Copy all records precisely, apart from the pictures.
::: Task data :::
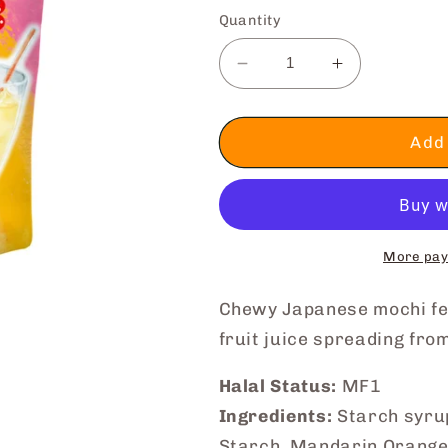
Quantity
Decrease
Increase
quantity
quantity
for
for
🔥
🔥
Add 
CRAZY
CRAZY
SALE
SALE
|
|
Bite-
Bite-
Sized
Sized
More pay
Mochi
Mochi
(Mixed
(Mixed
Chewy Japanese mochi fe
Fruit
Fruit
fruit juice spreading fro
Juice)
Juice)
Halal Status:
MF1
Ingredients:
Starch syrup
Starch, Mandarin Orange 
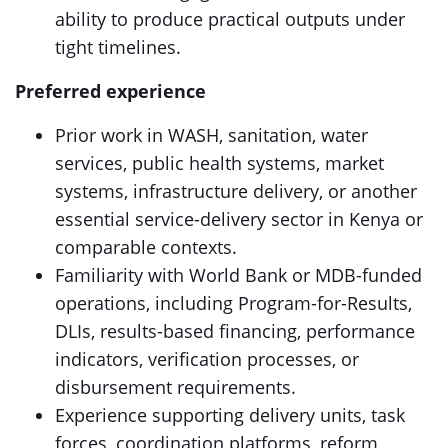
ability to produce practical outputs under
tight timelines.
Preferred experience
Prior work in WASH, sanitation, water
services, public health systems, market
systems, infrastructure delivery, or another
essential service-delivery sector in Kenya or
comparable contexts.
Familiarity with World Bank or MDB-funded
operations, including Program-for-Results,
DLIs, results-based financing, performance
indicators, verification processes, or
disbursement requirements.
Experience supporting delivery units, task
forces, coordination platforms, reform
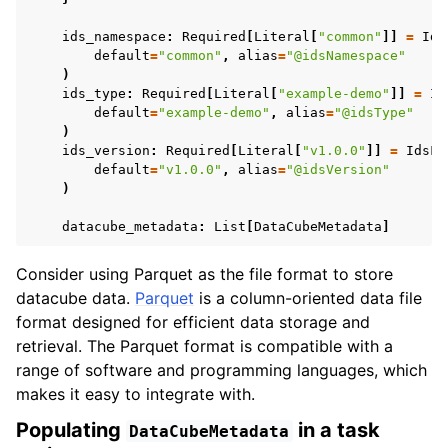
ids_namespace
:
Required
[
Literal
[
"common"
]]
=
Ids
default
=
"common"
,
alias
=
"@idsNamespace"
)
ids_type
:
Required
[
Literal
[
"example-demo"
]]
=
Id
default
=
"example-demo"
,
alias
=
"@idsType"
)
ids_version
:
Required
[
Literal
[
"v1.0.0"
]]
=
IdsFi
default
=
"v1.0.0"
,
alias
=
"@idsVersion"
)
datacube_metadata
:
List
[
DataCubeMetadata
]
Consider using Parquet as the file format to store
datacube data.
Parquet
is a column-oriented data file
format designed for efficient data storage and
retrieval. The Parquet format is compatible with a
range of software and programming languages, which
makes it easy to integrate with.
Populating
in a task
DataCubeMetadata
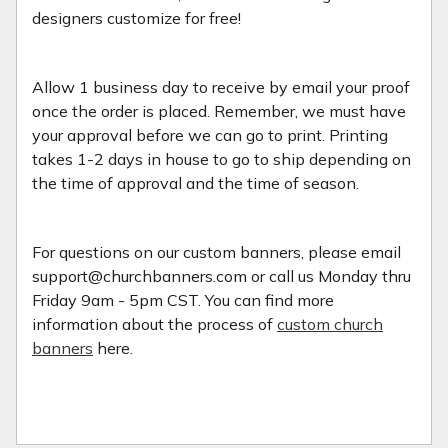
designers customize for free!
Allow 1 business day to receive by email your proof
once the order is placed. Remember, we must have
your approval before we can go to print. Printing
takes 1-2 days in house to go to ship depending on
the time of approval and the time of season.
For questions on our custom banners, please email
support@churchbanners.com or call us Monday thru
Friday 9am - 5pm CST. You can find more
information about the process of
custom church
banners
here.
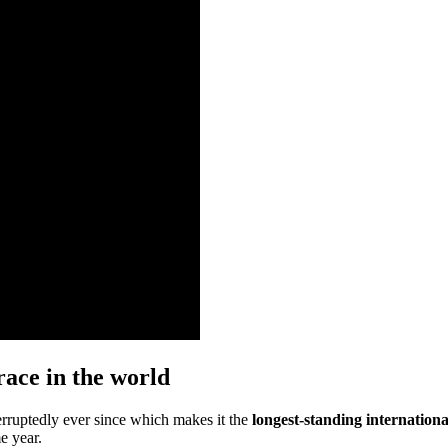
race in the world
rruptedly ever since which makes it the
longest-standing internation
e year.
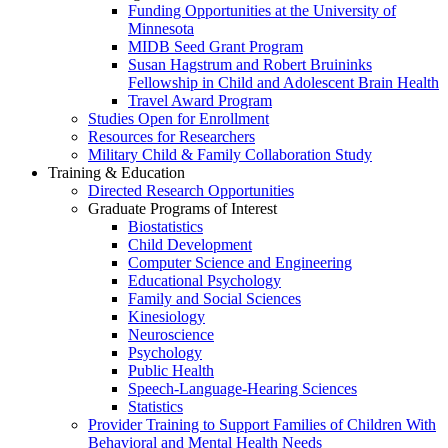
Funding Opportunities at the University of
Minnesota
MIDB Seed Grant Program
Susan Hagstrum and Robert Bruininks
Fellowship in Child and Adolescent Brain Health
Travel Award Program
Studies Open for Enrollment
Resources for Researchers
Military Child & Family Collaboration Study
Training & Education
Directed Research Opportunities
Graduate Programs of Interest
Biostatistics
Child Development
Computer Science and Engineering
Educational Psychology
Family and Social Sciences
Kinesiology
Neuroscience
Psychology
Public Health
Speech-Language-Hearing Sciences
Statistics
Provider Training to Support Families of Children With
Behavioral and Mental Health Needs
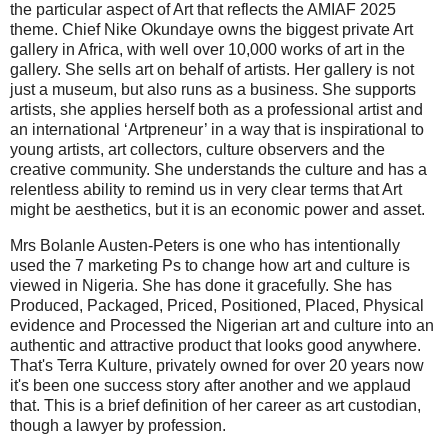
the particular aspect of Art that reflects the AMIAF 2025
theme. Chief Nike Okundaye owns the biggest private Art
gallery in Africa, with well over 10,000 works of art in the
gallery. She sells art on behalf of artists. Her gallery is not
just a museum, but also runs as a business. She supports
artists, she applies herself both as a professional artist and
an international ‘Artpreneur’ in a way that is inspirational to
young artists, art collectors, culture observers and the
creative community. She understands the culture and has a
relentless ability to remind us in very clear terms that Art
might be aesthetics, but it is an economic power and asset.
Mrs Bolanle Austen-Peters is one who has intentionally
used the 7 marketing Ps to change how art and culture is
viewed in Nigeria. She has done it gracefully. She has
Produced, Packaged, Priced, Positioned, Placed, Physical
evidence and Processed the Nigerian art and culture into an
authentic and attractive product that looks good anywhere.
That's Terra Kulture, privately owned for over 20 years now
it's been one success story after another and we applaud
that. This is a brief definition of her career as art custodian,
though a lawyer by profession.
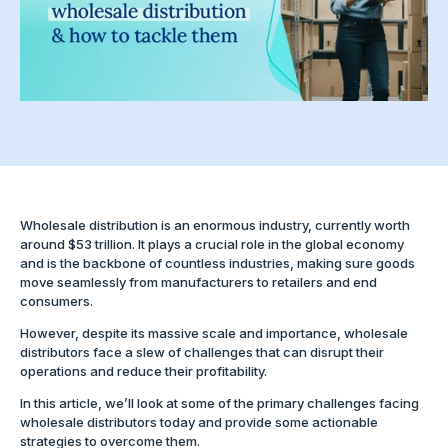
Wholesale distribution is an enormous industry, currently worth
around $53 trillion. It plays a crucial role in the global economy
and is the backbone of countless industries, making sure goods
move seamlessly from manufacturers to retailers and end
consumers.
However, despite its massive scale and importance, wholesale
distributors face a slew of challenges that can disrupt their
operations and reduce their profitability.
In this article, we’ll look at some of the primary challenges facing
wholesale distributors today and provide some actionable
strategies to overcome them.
:::
Answer
Quantity
Decrease
Increase
quantity
quantity
for
for
🔥
🔥
Add 
CRAZY
CRAZY
SALE
SALE
|
|
Bite-
Bite-
Sized
Sized
More pay
Mochi
Mochi
(Mixed
(Mixed
Chewy Japanese mochi fe
Fruit
Fruit
fruit juice spreading fro
Juice)
Juice)
Halal Status:
MF1
Ingredients:
Starch syrup
Starch, Mandarin Orange 
ability to produce practical outputs under
tight timelines.
Preferred experience
Prior work in WASH, sanitation, water
services, public health systems, market
systems, infrastructure delivery, or another
essential service-delivery sector in Kenya or
comparable contexts.
Familiarity with World Bank or MDB-funded
operations, including Program-for-Results,
DLIs, results-based financing, performance
indicators, verification processes, or
disbursement requirements.
Experience supporting delivery units, task
forces, coordination platforms, reform
ids_namespace
:
Required
[
Literal
[
"common"
]]
=
Ids
default
=
"common"
,
alias
=
"@idsNamespace"
)
ids_type
:
Required
[
Literal
[
"example-demo"
]]
=
Id
default
=
"example-demo"
,
alias
=
"@idsType"
)
ids_version
:
Required
[
Literal
[
"v1.0.0"
]]
=
IdsFi
default
=
"v1.0.0"
,
alias
=
"@idsVersion"
)
datacube_metadata
:
List
[
DataCubeMetadata
]
Consider using Parquet as the file format to store
datacube data.
Parquet
is a column-oriented data file
format designed for efficient data storage and
retrieval. The Parquet format is compatible with a
range of software and programming languages, which
makes it easy to integrate with.
Populating
in a task
DataCubeMetadata
designers customize for free!
Allow 1 business day to receive by email your proof
once the order is placed. Remember, we must have
your approval before we can go to print. Printing
takes 1-2 days in house to go to ship depending on
the time of approval and the time of season.
For questions on our custom banners, please email
support@churchbanners.com or call us Monday thru
Friday 9am - 5pm CST. You can find more
information about the process of
custom church
banners
here.
race in the world
rruptedly ever since which makes it the
longest-standing internation
e year.
Funding Opportunities at the University of
Minnesota
MIDB Seed Grant Program
Susan Hagstrum and Robert Bruininks
Fellowship in Child and Adolescent Brain Health
Travel Award Program
Studies Open for Enrollment
Resources for Researchers
Military Child & Family Collaboration Study
Training & Education
Directed Research Opportunities
Graduate Programs of Interest
Biostatistics
Child Development
Computer Science and Engineering
Educational Psychology
Family and Social Sciences
Kinesiology
Neuroscience
Psychology
Public Health
Speech-Language-Hearing Sciences
Statistics
Provider Training to Support Families of Children With
Behavioral and Mental Health Needs
the particular aspect of Art that reflects the AMIAF 2025
theme. Chief Nike Okundaye owns the biggest private Art
gallery in Africa, with well over 10,000 works of art in the
gallery. She sells art on behalf of artists. Her gallery is not
just a museum, but also runs as a business. She supports
artists, she applies herself both as a professional artist and
an international ‘Artpreneur’ in a way that is inspirational to
young artists, art collectors, culture observers and the
creative community. She understands the culture and has a
relentless ability to remind us in very clear terms that Art
might be aesthetics, but it is an economic power and asset.
Mrs Bolanle Austen-Peters is one who has intentionally
used the 7 marketing Ps to change how art and culture is
viewed in Nigeria. She has done it gracefully. She has
Produced, Packaged, Priced, Positioned, Placed, Physical
evidence and Processed the Nigerian art and culture into an
authentic and attractive product that looks good anywhere.
That's Terra Kulture, privately owned for over 20 years now
it's been one success story after another and we applaud
that. This is a brief definition of her career as art custodian,
though a lawyer by profession.
Wholesale distribution is an enormous industry, currently worth
around $53 trillion. It plays a crucial role in the global economy
and is the backbone of countless industries, making sure goods
move seamlessly from manufacturers to retailers and end
consumers.
However, despite its massive scale and importance, wholesale
distributors face a slew of challenges that can disrupt their
operations and reduce their profitability.
In this article, we’ll look at some of the primary challenges facing
wholesale distributors today and provide some actionable
strategies to overcome them.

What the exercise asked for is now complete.